**PASSAGE TO READ**
───

Typically it goes like this:
* In the "mXXXXX_init" kernel you write into `tmps` at the end.
* In the "mXXXXX_loop" kernel you read from `tmps` at the beginning and write into `tmps` at the end.
* In the "mXXXXX_comp" kernel you read from `tmps` at the beginning.
For slow hashes it is recommended to use vector data types if your algorithm allows to do so. If you use vector data types, use it in the _loop kernel only. Make sure to inform hashcat about using the appropriate opts_type option (see modules section).
## Hashcat Crypto Library ##
The hashcat crypto library interface is very close to the OpenSSL interface with the typical Init(), Update() and Final() calls. But there are some important differences:
* The OpenSSL interface is designed with the idea the library is executed on a device which supports 8 bit, 32 bit and 64 bit registers. The hashcat crypto library is designed with the idea it is executed on a device which supports -only- 32 bit registers (like a GPU).
* The OpenSSL interface does not support the use of vector data types. This makes sense since in a typical use case scenario of OpenSSL there is no need to compute multiple keys based on multiple passwords at the same time. However, if we want to utilize special CPU instructions like SSE2, AVX2, XOP, etc. we need to write our code using vector data types. This enables the OpenCL runtime to do the translation. The hashcat crypto library therefore supports both scalar and vector data types as input data, but you need to use a different context data type. For instance, sha1_ctx_vector_t instead of sha1_ctx_t.
Working with the hashcat crypto libraries is straightforward. There are however some limitations you need to know about and you need to align with. The functions are designed to make it more easy for you to develop kernels, but they are written with performance in mind. This is achieved by using different optimization techniques. For instance, a crypto library cannot know how much data the user will provide. It therefore has to keep some buffers in the context to maintain some offsets. Each update() typically changes the buffer values and the offset. Typically you would code this by using some pointers. But pointers are poison for high performance. The computation of the address requires at least a temporary register, one or more mul() and another add() instruction call. This can be avoided. To do so, most of the code is using large switch() statements to enable the kernel compiler to translate a lot of code directly to register without the need to use an address to access a certain value in an array. But this goes too deep. Check `OpenCL/inc_common.cl` if you want to know more about the details.

───

**RAW DATA**

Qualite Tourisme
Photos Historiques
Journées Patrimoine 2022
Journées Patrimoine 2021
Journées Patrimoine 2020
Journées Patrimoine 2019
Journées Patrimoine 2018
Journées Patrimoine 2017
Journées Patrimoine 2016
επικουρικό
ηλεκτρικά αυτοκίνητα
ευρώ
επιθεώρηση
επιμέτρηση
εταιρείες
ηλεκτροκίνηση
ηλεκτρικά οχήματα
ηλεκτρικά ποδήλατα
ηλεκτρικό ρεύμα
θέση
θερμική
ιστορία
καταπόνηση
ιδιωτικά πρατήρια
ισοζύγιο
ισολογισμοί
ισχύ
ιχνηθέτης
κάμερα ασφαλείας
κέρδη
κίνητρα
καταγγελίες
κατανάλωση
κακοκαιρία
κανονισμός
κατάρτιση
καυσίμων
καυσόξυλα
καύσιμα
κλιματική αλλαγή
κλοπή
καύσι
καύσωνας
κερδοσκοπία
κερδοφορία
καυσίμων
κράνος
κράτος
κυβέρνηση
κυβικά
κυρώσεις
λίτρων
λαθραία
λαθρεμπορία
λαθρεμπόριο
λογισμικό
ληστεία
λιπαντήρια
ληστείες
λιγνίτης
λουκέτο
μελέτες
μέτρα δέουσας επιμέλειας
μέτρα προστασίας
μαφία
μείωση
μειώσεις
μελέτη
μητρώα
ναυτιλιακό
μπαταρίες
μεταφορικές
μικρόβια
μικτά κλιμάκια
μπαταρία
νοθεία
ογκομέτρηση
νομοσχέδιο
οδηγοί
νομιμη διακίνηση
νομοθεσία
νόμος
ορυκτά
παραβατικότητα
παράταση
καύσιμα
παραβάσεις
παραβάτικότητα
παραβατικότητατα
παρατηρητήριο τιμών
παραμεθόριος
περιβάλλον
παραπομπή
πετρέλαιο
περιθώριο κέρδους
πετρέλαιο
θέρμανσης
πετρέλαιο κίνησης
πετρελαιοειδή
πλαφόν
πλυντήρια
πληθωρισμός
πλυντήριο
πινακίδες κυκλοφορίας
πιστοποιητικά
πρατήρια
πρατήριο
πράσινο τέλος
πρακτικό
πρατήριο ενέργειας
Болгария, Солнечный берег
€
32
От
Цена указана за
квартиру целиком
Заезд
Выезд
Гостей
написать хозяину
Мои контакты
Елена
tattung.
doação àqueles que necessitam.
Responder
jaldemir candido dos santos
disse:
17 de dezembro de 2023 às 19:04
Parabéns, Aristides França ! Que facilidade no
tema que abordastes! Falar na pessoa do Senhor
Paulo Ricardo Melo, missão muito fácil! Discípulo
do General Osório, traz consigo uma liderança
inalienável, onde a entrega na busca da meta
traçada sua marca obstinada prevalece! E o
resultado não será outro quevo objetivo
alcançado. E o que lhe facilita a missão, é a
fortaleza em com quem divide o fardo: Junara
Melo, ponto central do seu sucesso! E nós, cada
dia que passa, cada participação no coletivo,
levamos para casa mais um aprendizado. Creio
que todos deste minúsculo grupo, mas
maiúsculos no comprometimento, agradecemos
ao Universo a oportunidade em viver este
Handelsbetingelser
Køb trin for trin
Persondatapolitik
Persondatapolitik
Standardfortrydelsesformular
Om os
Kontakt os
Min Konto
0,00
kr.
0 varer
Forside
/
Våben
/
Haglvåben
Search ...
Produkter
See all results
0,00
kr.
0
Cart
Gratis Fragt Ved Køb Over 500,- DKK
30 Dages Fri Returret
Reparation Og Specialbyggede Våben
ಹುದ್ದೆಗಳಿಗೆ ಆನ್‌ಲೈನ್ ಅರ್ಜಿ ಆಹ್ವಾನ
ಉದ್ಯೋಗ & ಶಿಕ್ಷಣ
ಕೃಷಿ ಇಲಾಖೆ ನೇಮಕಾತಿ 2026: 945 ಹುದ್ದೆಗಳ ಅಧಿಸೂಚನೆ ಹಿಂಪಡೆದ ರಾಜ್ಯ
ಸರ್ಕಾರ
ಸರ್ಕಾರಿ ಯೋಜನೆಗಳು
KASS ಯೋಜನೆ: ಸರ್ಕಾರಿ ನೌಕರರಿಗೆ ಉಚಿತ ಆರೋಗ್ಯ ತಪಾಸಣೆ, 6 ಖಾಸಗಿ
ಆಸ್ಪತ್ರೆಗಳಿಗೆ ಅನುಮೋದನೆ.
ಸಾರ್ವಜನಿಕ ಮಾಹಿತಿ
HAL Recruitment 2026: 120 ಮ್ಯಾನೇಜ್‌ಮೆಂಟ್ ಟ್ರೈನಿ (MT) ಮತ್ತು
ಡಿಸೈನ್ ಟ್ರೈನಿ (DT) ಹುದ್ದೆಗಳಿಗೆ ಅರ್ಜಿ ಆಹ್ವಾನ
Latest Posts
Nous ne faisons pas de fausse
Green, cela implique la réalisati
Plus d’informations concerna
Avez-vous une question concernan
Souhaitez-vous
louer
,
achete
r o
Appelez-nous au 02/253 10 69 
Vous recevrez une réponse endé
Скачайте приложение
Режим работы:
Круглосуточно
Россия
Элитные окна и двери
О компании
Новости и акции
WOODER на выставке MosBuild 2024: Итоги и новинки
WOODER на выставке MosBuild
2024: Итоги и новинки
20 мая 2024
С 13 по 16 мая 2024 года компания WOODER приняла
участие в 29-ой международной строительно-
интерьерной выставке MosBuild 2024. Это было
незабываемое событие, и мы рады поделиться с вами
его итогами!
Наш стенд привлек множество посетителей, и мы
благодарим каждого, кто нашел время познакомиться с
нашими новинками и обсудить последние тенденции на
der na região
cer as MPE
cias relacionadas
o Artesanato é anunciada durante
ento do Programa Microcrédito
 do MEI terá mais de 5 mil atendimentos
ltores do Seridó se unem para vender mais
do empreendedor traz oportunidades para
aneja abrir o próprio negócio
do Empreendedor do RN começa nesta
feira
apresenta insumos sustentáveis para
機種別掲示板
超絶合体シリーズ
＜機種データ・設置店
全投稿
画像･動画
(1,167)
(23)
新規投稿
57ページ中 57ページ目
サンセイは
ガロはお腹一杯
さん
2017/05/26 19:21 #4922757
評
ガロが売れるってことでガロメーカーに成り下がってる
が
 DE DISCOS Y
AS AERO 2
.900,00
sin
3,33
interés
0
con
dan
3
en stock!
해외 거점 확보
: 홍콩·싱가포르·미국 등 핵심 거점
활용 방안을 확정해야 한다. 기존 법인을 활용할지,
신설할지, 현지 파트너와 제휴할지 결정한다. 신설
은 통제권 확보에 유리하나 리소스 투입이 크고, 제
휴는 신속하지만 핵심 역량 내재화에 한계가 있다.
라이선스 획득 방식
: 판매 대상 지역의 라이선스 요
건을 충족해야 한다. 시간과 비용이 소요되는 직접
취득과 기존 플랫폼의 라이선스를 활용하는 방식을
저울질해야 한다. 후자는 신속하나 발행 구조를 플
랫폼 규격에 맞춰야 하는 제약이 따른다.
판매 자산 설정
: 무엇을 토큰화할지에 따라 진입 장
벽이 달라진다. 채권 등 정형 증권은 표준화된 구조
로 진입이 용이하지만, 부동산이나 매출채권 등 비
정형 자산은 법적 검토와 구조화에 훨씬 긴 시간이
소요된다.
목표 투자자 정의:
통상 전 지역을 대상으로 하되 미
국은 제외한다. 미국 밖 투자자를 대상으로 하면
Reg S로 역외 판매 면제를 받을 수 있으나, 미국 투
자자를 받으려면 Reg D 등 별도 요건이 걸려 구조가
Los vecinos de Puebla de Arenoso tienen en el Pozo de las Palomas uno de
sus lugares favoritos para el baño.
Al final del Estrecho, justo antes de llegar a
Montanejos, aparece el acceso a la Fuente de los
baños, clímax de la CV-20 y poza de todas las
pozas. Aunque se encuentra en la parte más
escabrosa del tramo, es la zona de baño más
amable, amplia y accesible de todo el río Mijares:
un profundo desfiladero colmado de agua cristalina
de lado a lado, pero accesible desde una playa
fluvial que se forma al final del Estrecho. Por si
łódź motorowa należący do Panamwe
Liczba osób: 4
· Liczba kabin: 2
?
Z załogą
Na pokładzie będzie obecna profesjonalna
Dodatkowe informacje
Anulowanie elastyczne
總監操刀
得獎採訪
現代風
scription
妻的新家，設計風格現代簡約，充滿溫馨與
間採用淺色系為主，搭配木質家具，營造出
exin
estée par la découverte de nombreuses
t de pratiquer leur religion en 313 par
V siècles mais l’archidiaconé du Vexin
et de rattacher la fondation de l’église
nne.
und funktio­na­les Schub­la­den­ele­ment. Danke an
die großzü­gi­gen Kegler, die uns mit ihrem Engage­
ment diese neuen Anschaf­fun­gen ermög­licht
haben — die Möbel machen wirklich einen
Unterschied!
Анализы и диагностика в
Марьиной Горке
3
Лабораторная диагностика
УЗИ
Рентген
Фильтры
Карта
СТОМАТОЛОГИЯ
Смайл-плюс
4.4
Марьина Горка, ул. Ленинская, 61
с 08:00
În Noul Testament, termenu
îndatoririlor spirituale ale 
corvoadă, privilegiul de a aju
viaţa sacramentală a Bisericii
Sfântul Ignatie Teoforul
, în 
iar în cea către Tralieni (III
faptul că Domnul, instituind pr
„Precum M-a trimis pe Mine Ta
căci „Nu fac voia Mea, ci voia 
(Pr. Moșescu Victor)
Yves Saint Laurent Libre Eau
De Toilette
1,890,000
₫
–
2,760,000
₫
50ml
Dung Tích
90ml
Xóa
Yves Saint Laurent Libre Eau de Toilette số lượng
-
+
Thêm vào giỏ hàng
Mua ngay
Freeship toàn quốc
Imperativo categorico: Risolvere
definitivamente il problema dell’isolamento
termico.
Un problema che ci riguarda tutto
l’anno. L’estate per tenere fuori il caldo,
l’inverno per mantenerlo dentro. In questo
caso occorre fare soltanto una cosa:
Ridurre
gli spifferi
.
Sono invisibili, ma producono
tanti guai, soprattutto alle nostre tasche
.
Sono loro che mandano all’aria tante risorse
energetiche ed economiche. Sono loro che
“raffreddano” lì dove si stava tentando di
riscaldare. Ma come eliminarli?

───

**EXERCISE 1**
According to the passage on hashcat kernels, why does most of the crypto library code use large switch() statements rather than pointers? Answer in one to three sentences.
**EXERCISE 2**
Reproduce the part of the passage on hashcat kernels that opens with the words containing "For slow hashes" and closes with "(see modules section).".

**PROBLEM SOLUTION 1**
Pointers hurt performance because computing an address needs at least a temporary register, one or more mul() calls and an add() instruction. Large switch() statements let the kernel compiler translate much of the code directly to registers, so a value in an array can be reached without computing an address.

**PROBLEM SOLUTION 2**
For slow hashes it is recommended to use vector data types if your algorithm allows to do so. If you use vector data types, use it in the _loop kernel only. Make sure to inform hashcat about using the appropriate opts_type option (see modules section).